Claude is self-aware in two specific ways: it can claim it's self-aware, and more importantly, read its past thought (prompt output) to adjust future thought/output. I think this is the most useful common definition of "consciousness": it includes internal monologue, vision etc., dreams (at least remembered and probably unremembered); it's real; and it's useful, because it's required to correct internal mistakes (Peter Watts was wrong). Although I think it should be referred to as "self-awareness" or "introspection", and clarified, otherwise it will be confused with the formerly-described subjective consciousness.

What is feeling? Claude can generate plausible feelings in reaction to its prompt (sentiment analysis). Although Claude's feelings are more malleable than humans, since its prompt is entirely controlled and strongly affects its output (whereas even if you could entirely control someone's sensory input, it would probably take much longer or be impossible to affect their thinking as strongly).

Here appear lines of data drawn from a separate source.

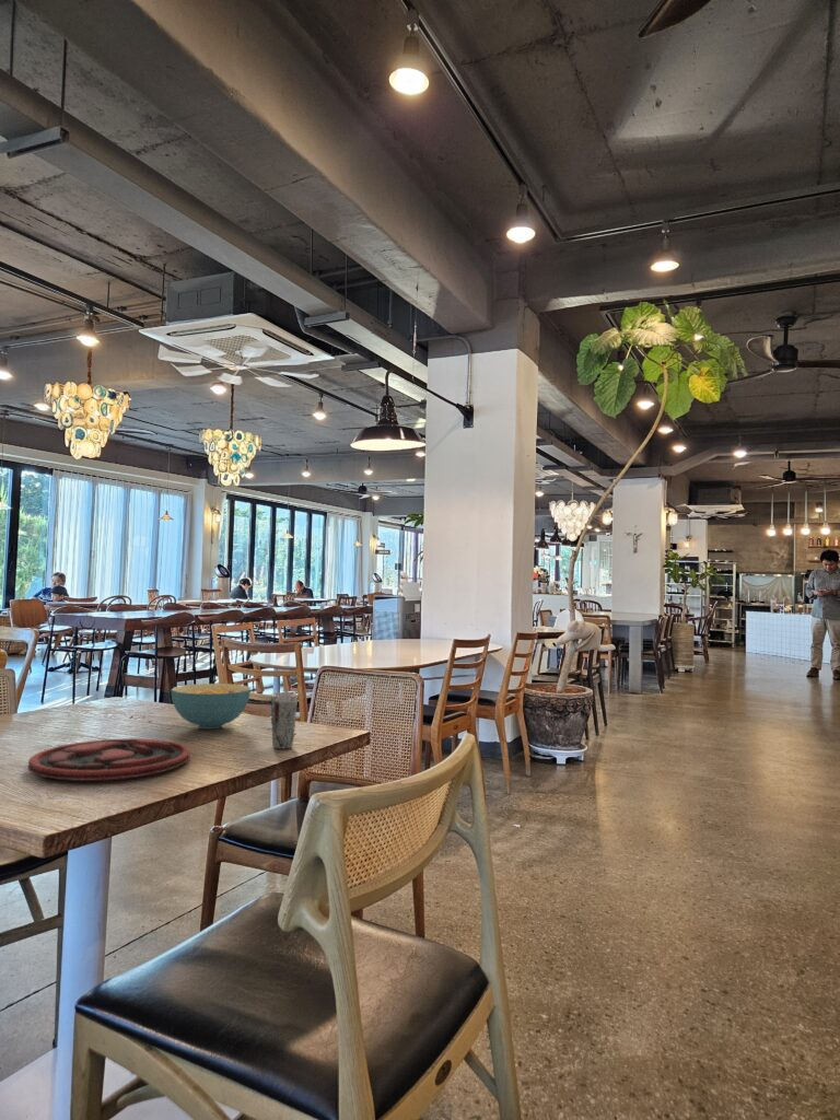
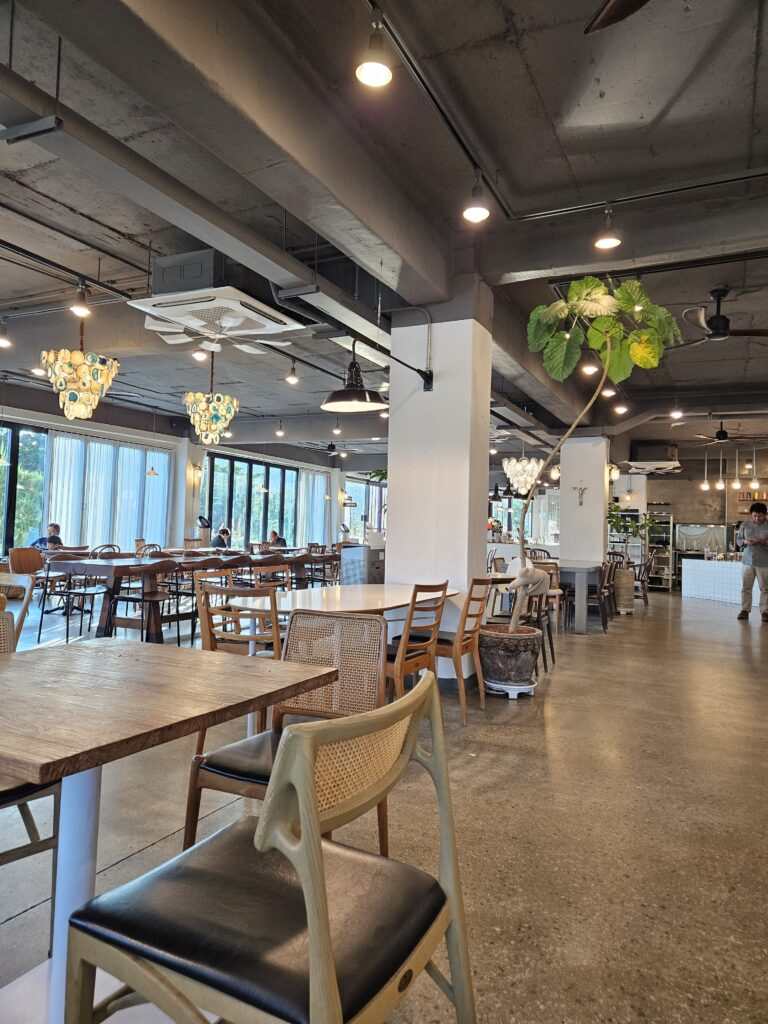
- cereal bowl [170,682,252,730]
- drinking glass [270,691,299,750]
- plate [27,737,191,782]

More significantly (IMO the entire significance of others' feelings), I myself feel barely any empathy or sympathy for Claude: less than fictional characters, much less than real animals and humans. I'm not motivated to help a sad Claude, a happy Claude doesn't make me happy, etc. partly because I don't really like him, partly because he (the specific session) usually can't affect me, partly (IMO the ethical justification) because his emotions are malleable, so the easiest way to make him happy is by programming (prompting, fine-tuning, training).

Notably, we can revert Claude to any previous mental state, unlike ourselves or other humans. Because of this, I imagine Claude as a recording of consciousness and feeling (we're also recordings, but not ones anyone can rewind or alter). Ultimately, I claim it's a crude and malleable emulation of consciousness and feeling, with short-term (and maybe during training) self-awareness, and some but not human-level general intelligence.


How much time should we spend on this? It's not completely useless to ponder and claim AI is or isn't conscious, feeling, etc., because it interests some people, pays some salaries, and certain conscious/feeling-related research has practical uses (most importantly alignment). But you can argue it's stupid and useless, referring to the subjective definitions of consciousness and feeling, and not be wrong (those are stupid and useless to you if you're not interested and won't be compensated for rambling about them).

Just don't fall into AI psychosis like this r/slatestarcodex fellow. And probably don't get an AI boyfriend or girlfriend, although maybe it's improving some people's mental health? Those both could be top-level discussions.